=== DOCUMENT SECTION ===

Like most areas of the internet, a lot of pro-ana and pro-mia sites use algorithms so that advertisers can target specific internet users with products that might be of ‘interest’ to them. As you can imagine, I spent a lot of time googling food, dieting tips, recipes and of course, pro-ana sites. One day, during my usual internet routine, I got a pop-up advert for diet pills. I didn’t consider the consequences of clicking on an ad that promised to make me beautiful. My only priority was to lose weight, fast. I ordered some pills, thinking I’d ordered one round, something that (hopefully), my parents wouldn’t notice. Alas, I was cheated out of £80 and a year’s supply of diet pills arrived at my house. My mother, naturally, was completely bewildered that I would order an appetite suppressant, and fuming that such a substantial amount of money was gone.
It took a long time for anyone to wake up to the fact that I was sick, even though I was screaming at my sister for not eating the high-calorie food that I had made her, obsessing over fitness apps, and arranging the food in the kitchen over and over again. I was also losing weight: the physical ailments that come with an eating disorder are often the eventual killer: brittle bones, hair loss, organ failure and heart failure are all possible side effects, although not all sufferers are underweight.
I was put on a strict regime of eating: set meal times, snack times, and a list of ‘safe’ foods I had chosen. Safe foods are essentially, food you aren’t so scared of. Z put me on a lot of protein shakes (which were absolutely disgusting), as a way to get high volumes of calories into me without eating too much and damaging my unnaturally small stomach.
Food routines were non-negotiable. I remember hours sitting at the dinner table as I refused to eat what was in front of me, not being allowed to leave until every scrap was gone. This system of eating was an extremely important element of my family life. Professional help is paramount to recovery, and there cannot be conflicting messages at home, even though taking a stand can be hard, as sufferers will often manipulate and blackmail their families to avoid eating. This behaviour isn’t them; it's the eating disorder.

=== THE TASK ===
List every physical side effect of an eating disorder that the passage on eating disorder recovery names.

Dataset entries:
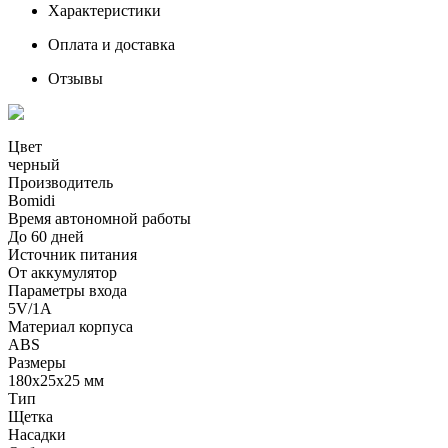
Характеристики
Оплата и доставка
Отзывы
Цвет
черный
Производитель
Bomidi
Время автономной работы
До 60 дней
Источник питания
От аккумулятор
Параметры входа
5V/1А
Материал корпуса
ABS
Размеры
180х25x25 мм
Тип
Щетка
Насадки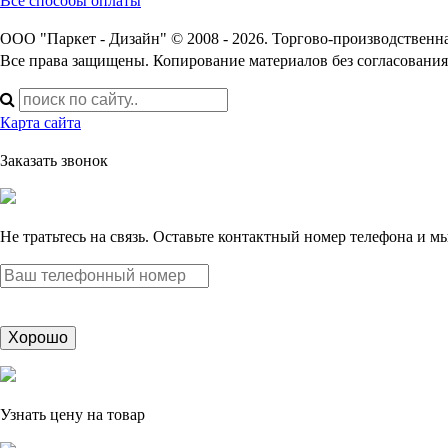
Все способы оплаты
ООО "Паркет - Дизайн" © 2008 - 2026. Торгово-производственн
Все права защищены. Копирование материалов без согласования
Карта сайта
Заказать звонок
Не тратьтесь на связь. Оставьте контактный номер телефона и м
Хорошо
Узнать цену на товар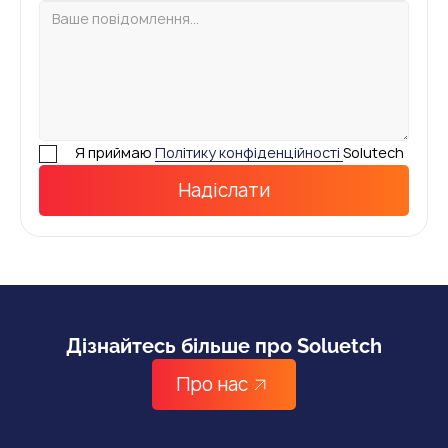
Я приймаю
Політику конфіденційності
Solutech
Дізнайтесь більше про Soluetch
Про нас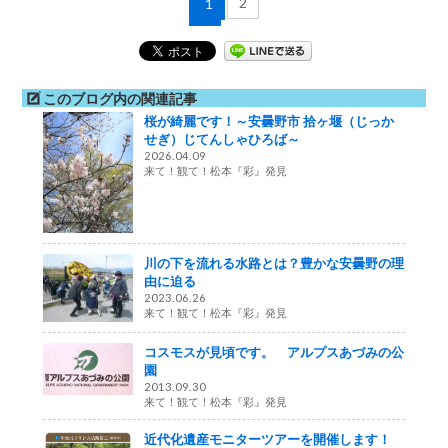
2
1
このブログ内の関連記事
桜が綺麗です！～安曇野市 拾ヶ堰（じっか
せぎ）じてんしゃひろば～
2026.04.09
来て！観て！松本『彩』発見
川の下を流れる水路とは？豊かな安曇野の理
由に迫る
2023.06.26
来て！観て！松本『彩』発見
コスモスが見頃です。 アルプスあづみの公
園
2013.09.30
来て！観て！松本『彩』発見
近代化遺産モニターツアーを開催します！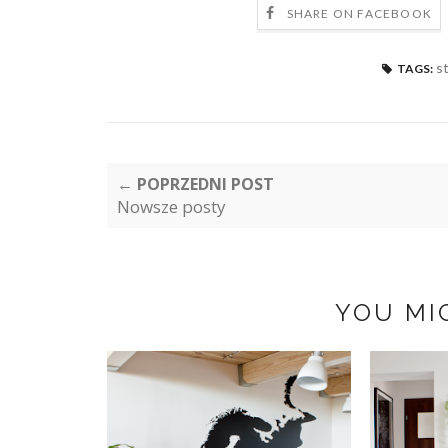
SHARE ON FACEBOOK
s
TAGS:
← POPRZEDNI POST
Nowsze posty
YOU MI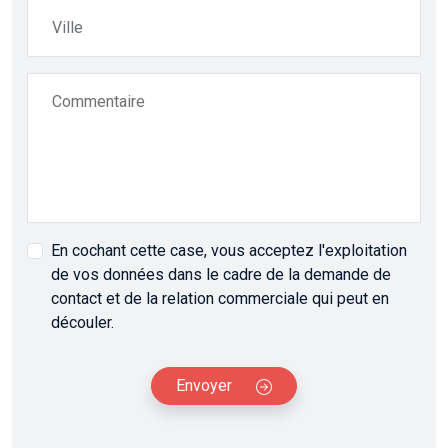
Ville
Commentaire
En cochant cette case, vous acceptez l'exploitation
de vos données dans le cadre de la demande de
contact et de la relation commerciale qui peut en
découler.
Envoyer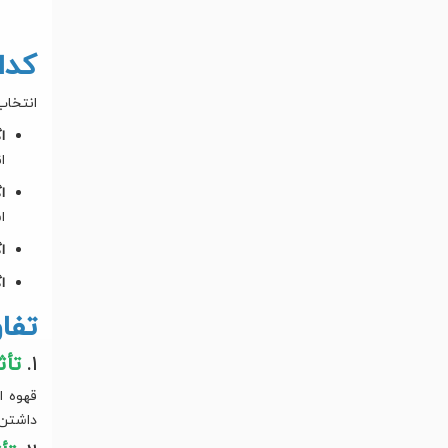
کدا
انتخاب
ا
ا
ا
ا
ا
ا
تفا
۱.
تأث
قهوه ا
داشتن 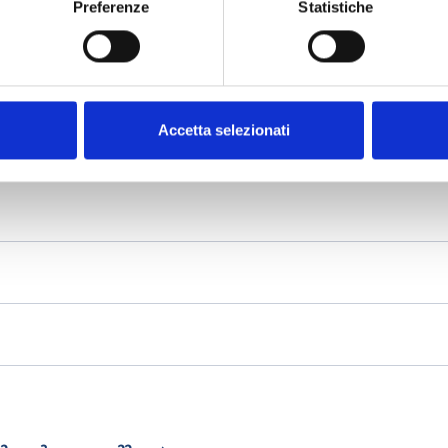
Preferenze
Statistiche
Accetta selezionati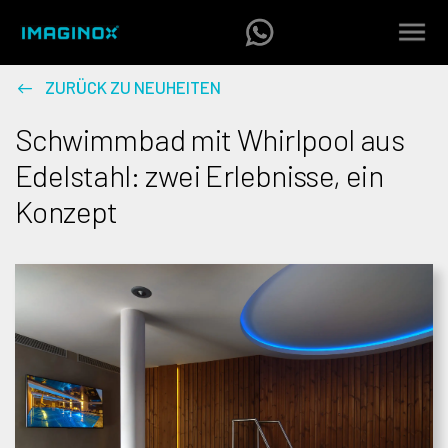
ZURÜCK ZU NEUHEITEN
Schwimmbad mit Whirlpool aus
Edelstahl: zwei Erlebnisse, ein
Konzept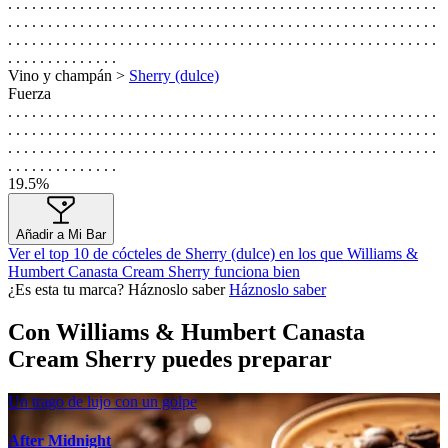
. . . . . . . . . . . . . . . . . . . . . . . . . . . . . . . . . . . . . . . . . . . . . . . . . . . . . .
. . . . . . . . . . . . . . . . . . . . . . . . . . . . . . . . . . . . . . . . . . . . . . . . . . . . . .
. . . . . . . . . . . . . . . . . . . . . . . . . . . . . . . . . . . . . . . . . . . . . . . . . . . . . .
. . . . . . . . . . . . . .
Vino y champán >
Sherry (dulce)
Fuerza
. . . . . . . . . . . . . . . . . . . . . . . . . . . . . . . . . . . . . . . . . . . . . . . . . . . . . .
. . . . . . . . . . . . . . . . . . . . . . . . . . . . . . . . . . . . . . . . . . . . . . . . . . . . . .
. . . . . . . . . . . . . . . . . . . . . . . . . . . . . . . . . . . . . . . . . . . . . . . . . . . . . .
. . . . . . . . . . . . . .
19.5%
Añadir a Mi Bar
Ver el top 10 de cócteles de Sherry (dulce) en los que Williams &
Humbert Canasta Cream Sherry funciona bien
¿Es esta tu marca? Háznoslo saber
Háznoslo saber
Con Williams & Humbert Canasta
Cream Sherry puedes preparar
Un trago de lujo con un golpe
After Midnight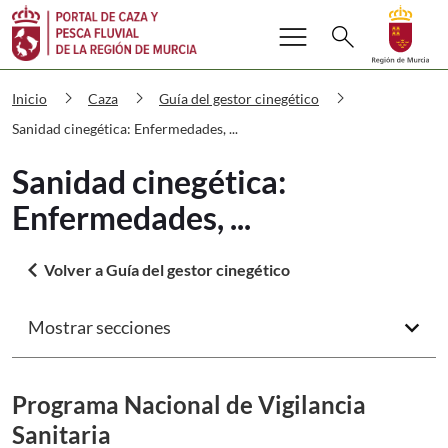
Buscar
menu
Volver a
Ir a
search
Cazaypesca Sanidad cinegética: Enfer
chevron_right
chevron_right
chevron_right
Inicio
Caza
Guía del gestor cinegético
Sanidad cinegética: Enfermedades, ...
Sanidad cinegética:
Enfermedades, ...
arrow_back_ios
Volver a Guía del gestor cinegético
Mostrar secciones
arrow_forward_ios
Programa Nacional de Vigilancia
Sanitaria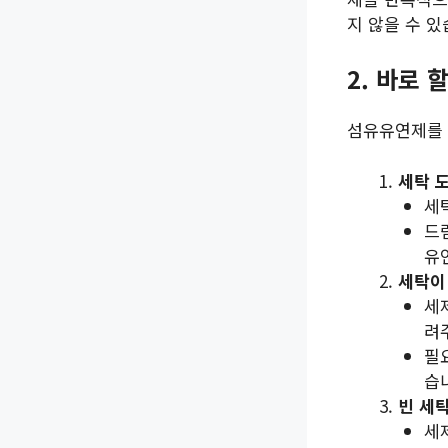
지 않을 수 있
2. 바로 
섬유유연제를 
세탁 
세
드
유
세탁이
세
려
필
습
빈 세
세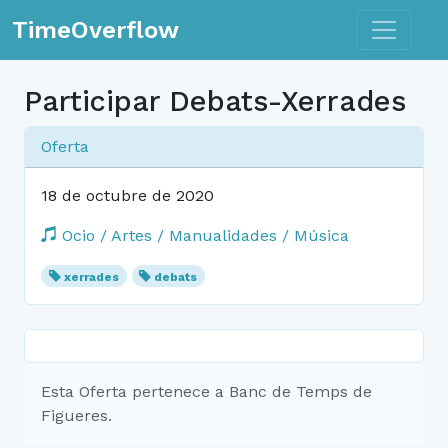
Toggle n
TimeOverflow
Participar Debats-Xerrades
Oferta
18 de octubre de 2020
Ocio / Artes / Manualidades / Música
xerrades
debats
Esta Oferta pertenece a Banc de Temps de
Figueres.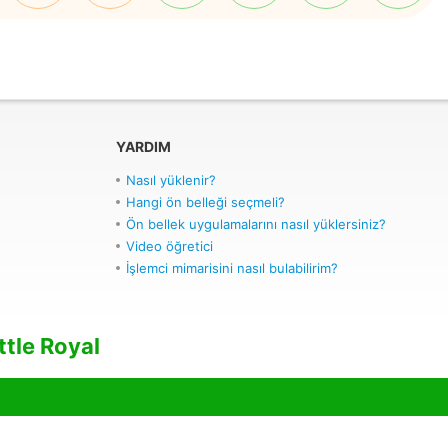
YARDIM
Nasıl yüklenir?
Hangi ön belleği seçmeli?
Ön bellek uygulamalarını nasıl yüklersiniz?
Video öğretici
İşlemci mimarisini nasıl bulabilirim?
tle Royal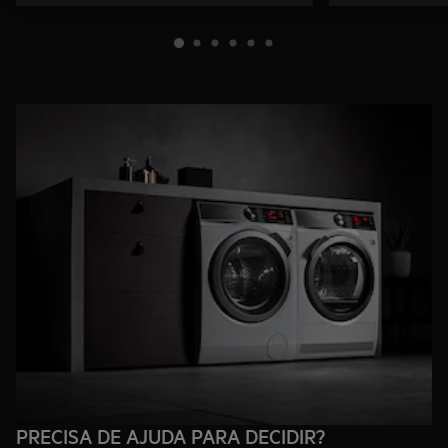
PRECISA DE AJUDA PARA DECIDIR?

=== YOUR RESPONSE ===
Brittle bones, hair loss, organ failure and heart failure.